On the 22nd I was in Kalach, driving at 2 AM over the bridge in the direction of Stalingrad. Kletskaya was the final [rail] stop. There was already an atmosphere of upheaval. A lot had happened to the left and to the right. Those who were on leave set up alarm battalions. They were asked: What role or job, etc.  And if I had said that I am a battalion commander, I’d have been saddled with a whole battalion of people on furlough, who had no weapons. And many among them were not suitable for war anyway. I took my bag and went out. Outside on the road, a car of my division happened to pass by. I stopped them. Where are you going? We are going to Stalingrad. That’s where I want to go. At 2 AM that night we crossed the bridge at Kalach, around 6 AM the Russians were there.  And when I got to the command post [in Stalingrad], there was an order: break out. Make all preparations for breaking out. The newly imported Captain Münch leads the rear of the regiment.
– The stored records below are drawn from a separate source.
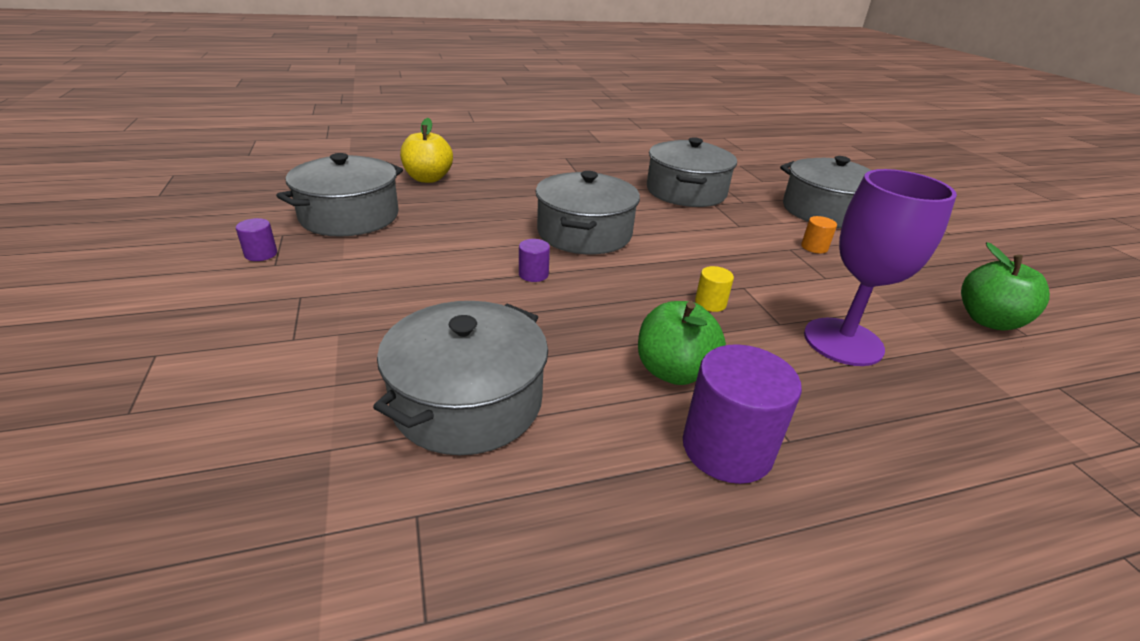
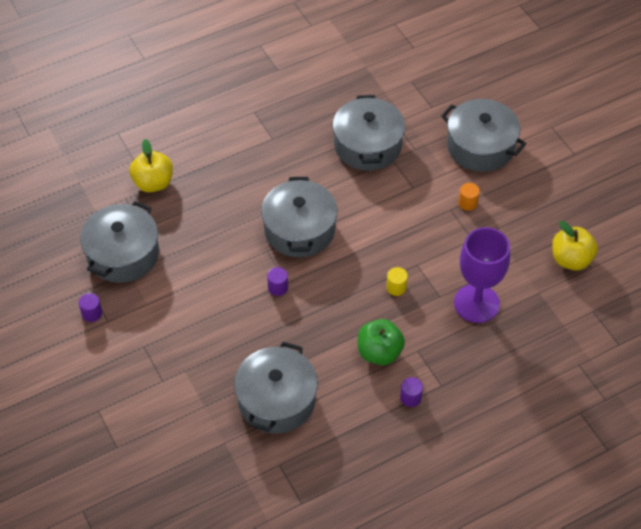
camera: 10 degrees left, 20 degrees up
purple cylinder [683,344,802,484] -> purple cylinder [400,377,423,407], size x0.48
green apple [961,242,1050,331] -> yellow apple [552,221,598,271]

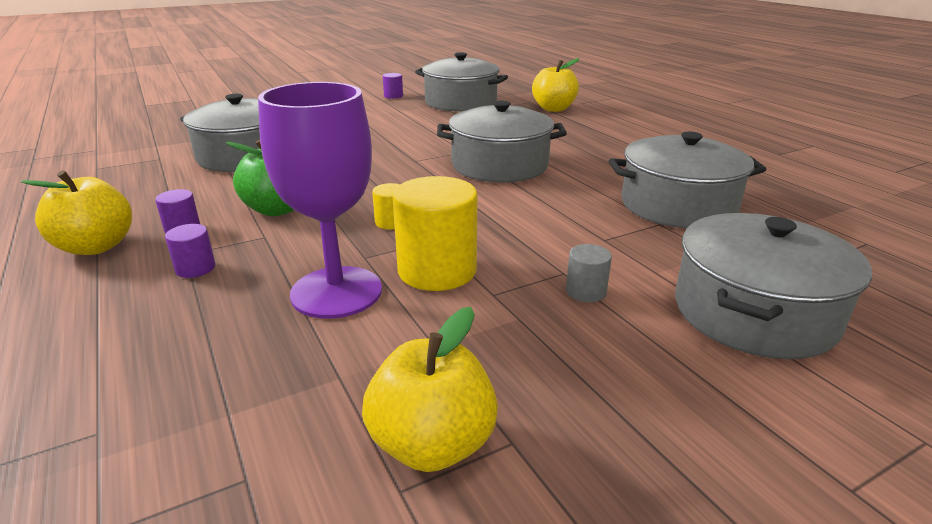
camera: 90 degrees right, 25 degrees down
purple cylinder [267,267,288,296] -> purple cylinder moved to [165,224,216,278]
orange cylinder [458,183,480,211] -> grey cylinder [566,244,612,302]
none -> yellow apple [21,170,132,255]
none -> yellow cylinder [392,176,478,291]

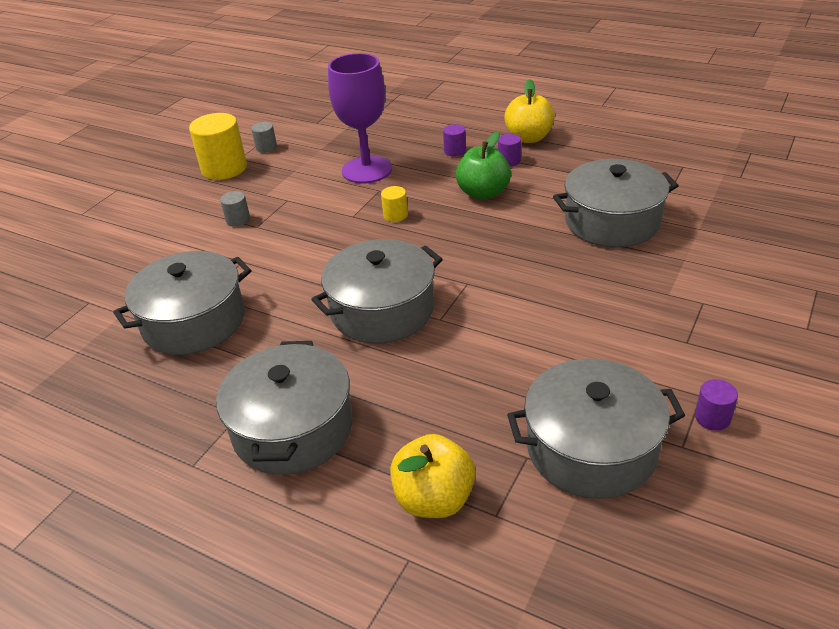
camera: 150 degrees right, 10 degrees up
yellow apple [362,307,498,472] -> grey cylinder [251,122,277,153]
yellow cylinder [392,176,478,291] -> yellow cylinder moved to [189,113,247,180]
grey pot [675,213,872,359] -> grey pot moved to [216,341,353,475]

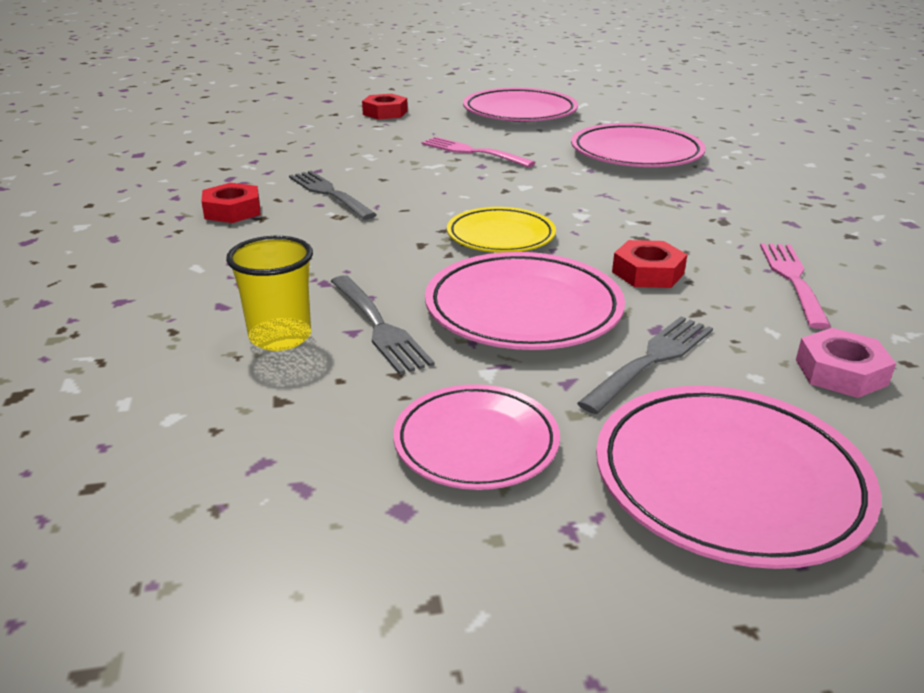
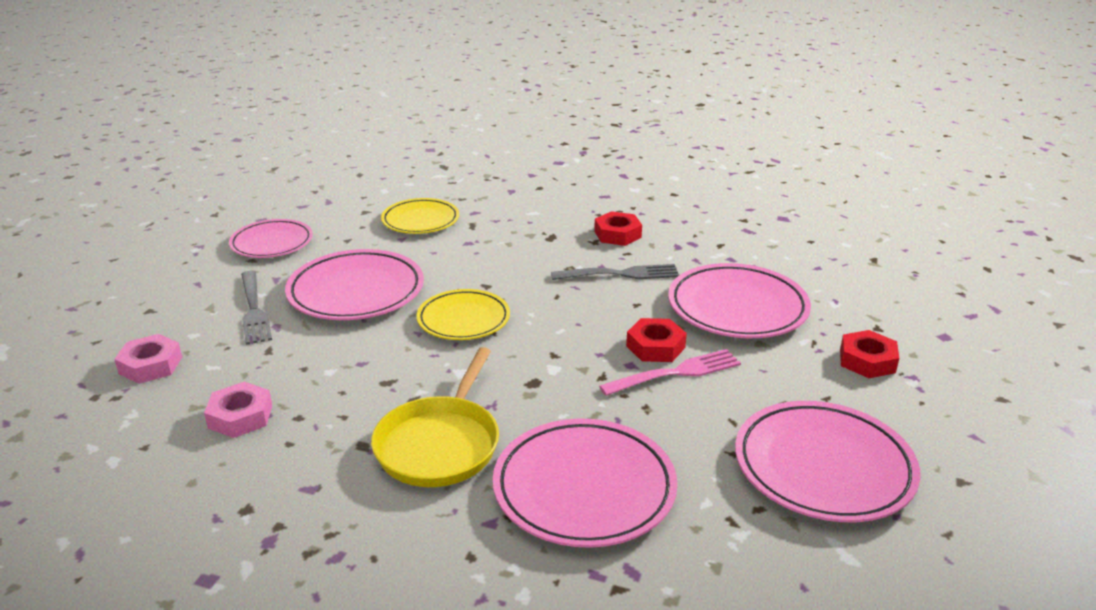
camera: 120 degrees right, 0 degrees up
yellow cup [226,236,313,351] -> yellow plate [381,198,459,234]
grey fork [331,275,434,375] -> none
pink plate [596,386,881,569] -> pink plate moved to [668,263,811,338]
red nut [612,240,687,288] -> red nut moved to [626,318,687,362]
pink fork [760,243,831,329] -> pink nut [204,382,272,438]
none -> yellow pan [371,347,499,487]

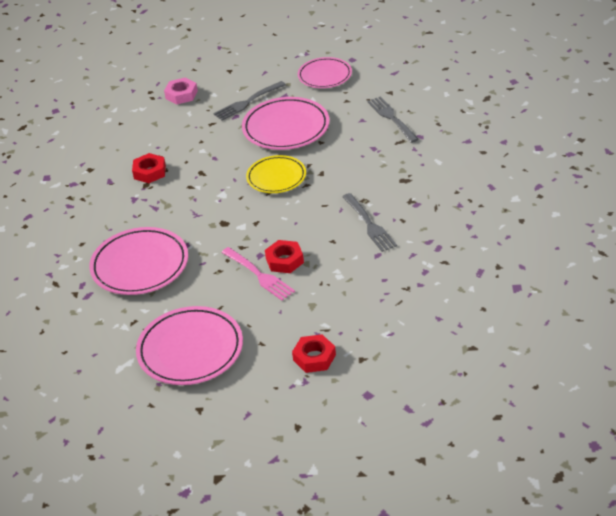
camera: 75 degrees right, 10 degrees up
pink nut [204,382,272,438] -> none
yellow pan [371,347,499,487] -> none
yellow plate [381,198,459,234] -> grey fork [367,96,419,143]
red nut [594,211,642,246] -> red nut moved to [132,153,166,183]
pink plate [668,263,811,338] -> none

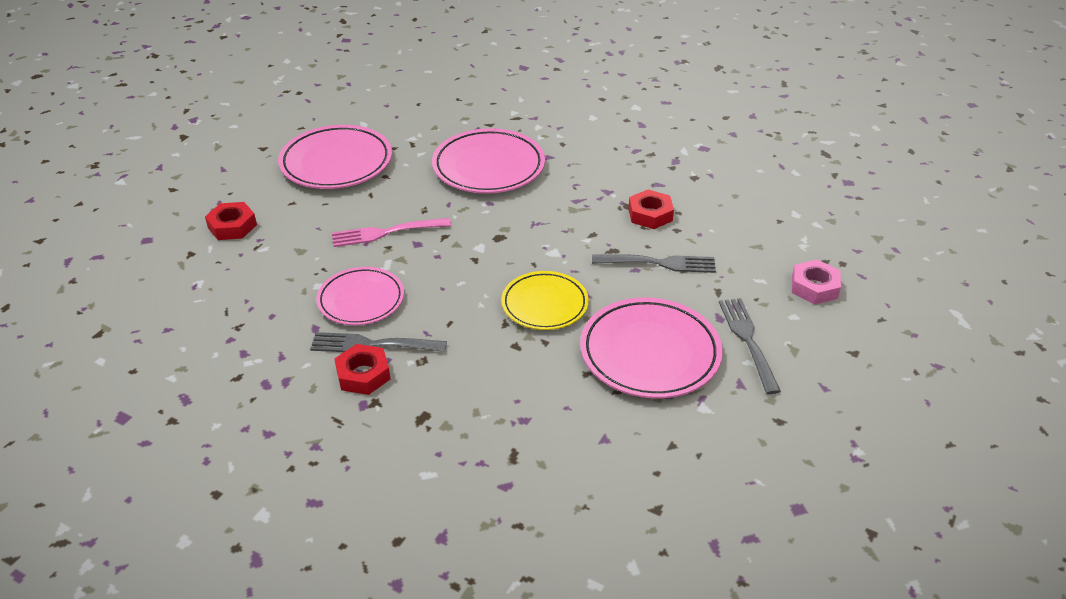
camera: 115 degrees right, 0 degrees up
red nut [265,240,304,273] -> red nut moved to [334,344,390,395]
pink plate [298,57,352,88] -> pink plate moved to [317,267,404,325]
grey fork [367,96,419,143] -> grey fork moved to [592,254,716,273]

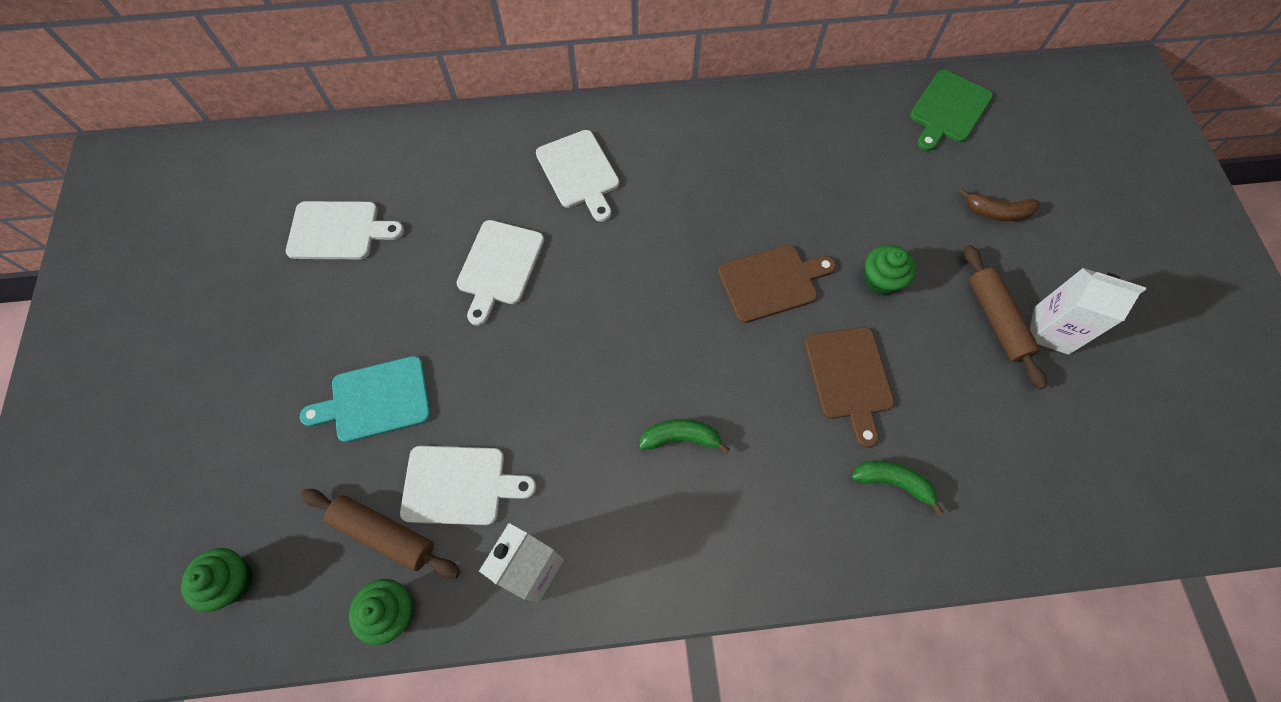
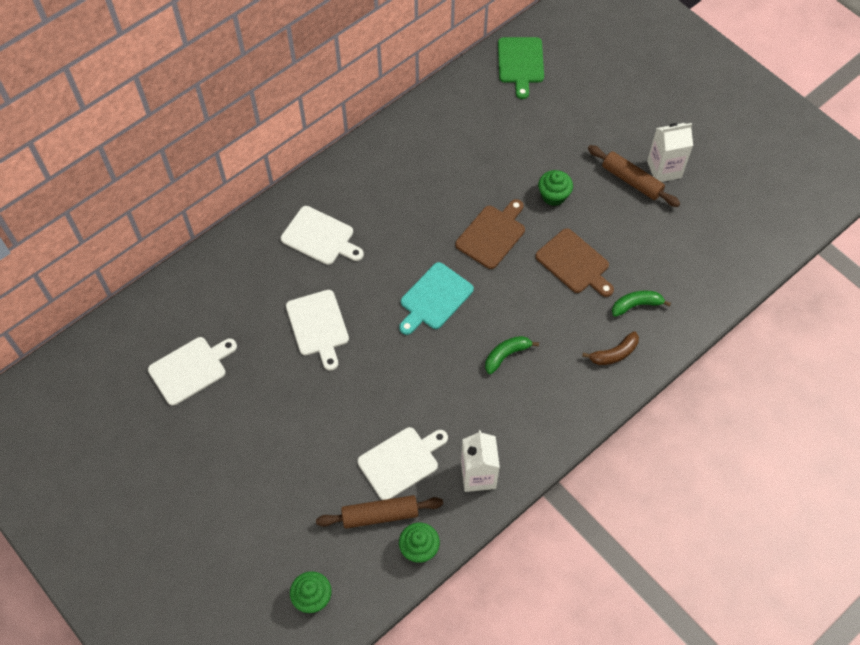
camera: 35 degrees left, 5 degrees down
turquoise cutting board [300,356,431,442] -> turquoise cutting board moved to [399,262,474,335]
brown banana [959,189,1040,221] -> brown banana moved to [582,331,639,365]

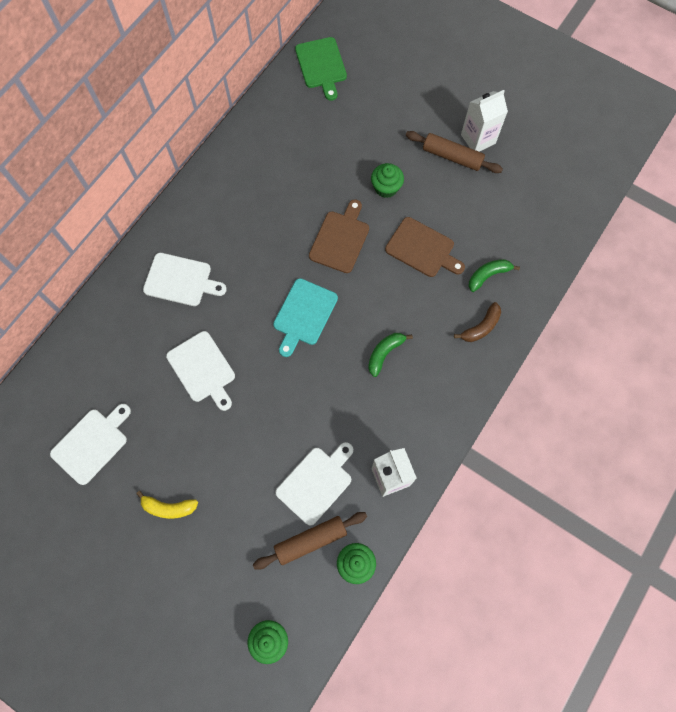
camera: 15 degrees left, 10 degrees up
none -> yellow banana [136,491,198,519]

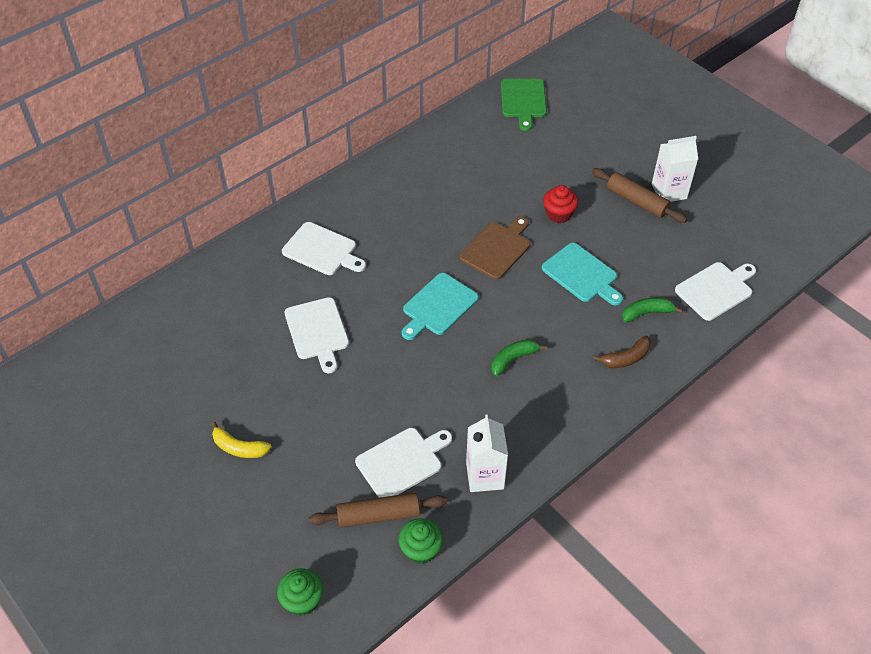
camera: 15 degrees right, 20 degrees down
white cutting board [50,404,131,485] -> white cutting board moved to [675,262,756,321]
green cupcake [371,163,404,198] -> red cupcake [543,185,578,223]
brown cutting board [385,217,465,277] -> turquoise cutting board [542,243,623,306]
Everything was meticulously arranged – which combat area, where to go, towards the West or Southwest. All injured had to be left behind. Thank God, we hardly had any. I first had to get my bearings and then gave orders. Everything that can’t be used must be destroyed. The position that we had to abandon was partially mined. In that short time, there wasn’t a lot we could do. Shortly before we wanted to start, the counterorder arrived: No, we had to stay there! We now had to clean our positions again, remove the mines. Everything that same evening! It was bad, going back to the old position. Partially destroyed. Then came the famous words: “The Führer has said: ‘I will get you out’.“ And then there was nothing. But our faith was unshakable at the time – our confidence unshakable.

[Speaks about a newspaper reporter from Cologne who had called him a few years ago:]

He had no time to come to the interview. That cast a shadow from the start. He posed stupid questions. He asked: Why didn’t you stop and lay down your weapons? I told him: You don’t understand the soldier’s ethos.  You also haven’t understood the situation of the soldiers at that time. Those who were ten years old in 1933 were twenty in 1943.  They had never heard anything else, only what was whispered in their ears. They had no newspaper, no TV, no radio, all that did not exist at that time. They could not compare. And one has to add that from their point of view the war was initially successful… It was the stupidest question I was ever asked: “Why didn’t you stop?”

Gerhard Münch passed away on December 6, 2011.